I found this blog entry at Church Marketing sucks great, because I ponder if the notion of Third Place is dead. If it is, then what does that mean for church strategy. I like Starbucks, because I like the staff that I have met over the last 18 months.
Quoted from http://www.churchmarketingsucks.com/archives/2009/02/another_lesson.html:
February 18, 2009
Another Lesson from Starbucks(Filed under: Brand & Identity)
Yes, I said "knew how to tell their story."
I've had numerous conversations with church leaders about Starbucks' concept of a "third place" and how the church could harness that feeling. We have work, we have home ... Starbucks was that third place, a getaway, a place to relax, etc. etc.
Then they installed a drive-thru. So much for a third place, it was just a stop on the way to either home or work. They've put another nail in the coffin now with instant coffee. Doesn't get any less third place than that.
Starbucks no longer has a story to tell.
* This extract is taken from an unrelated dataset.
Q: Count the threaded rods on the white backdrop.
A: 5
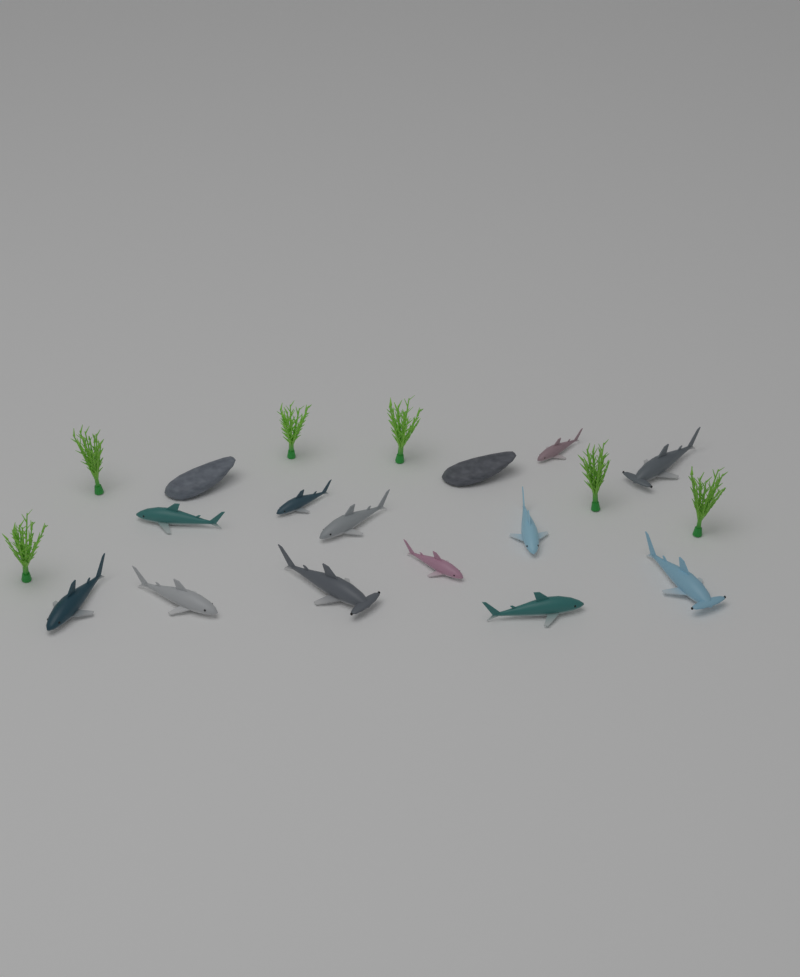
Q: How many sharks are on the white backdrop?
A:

Their story is now the same as McDonald's and Folgers.
I've seen the same thing in the local church. They start off with a core calling, know who they are and what God has created them to do. Then they either get bored or see the church down the road try something new and they change their story.
Excellence as church marketers is all about being great storytellers. Know your story and stick with it. Don't let things--even seemingly good things--distract you from your unique story. When you start to change your story, often you don't end up with something new, you end up without a story to tell.
Let someone else sell instant coffee or add a drive thru. Put your efforts into creating a more excellent third place, whatever that unique component happens to be for your church.